→ Work to be completed: From the records below, please return each line that holds the word "lists".

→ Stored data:
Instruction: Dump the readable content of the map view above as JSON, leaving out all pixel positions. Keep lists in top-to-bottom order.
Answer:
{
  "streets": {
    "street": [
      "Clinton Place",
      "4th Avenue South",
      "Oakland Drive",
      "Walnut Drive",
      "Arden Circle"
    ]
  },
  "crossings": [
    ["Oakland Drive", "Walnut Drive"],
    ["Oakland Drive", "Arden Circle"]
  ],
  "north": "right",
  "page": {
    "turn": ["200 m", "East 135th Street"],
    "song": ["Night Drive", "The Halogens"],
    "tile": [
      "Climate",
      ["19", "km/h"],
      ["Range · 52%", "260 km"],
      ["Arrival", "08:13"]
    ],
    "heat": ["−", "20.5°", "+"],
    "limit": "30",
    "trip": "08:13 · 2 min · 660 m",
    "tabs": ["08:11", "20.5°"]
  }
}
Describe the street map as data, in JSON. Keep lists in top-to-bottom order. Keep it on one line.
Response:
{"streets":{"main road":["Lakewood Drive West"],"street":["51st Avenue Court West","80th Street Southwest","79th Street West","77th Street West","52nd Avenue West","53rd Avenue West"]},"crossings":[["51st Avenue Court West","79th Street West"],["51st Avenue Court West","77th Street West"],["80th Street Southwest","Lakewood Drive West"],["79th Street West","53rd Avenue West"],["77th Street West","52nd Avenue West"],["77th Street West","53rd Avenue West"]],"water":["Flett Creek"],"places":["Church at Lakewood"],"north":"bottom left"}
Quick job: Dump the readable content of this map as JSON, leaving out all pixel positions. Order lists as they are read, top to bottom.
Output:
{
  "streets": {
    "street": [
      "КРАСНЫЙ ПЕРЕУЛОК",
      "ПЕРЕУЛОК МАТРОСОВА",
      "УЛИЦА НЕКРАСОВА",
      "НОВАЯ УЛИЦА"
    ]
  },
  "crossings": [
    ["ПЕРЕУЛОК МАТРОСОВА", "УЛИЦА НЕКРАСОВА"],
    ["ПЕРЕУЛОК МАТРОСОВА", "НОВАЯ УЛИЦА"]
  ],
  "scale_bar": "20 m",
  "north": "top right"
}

→ Exercise solution:
Instruction: Dump the readable content of the map view above as JSON, leaving out all pixel positions. Keep lists in top-to-bottom order.
Describe the street map as data, in JSON. Keep lists in top-to-bottom order. Keep it on one line.
Quick job: Dump the readable content of this map as JSON, leaving out all pixel positions. Order lists as they are read, top to bottom.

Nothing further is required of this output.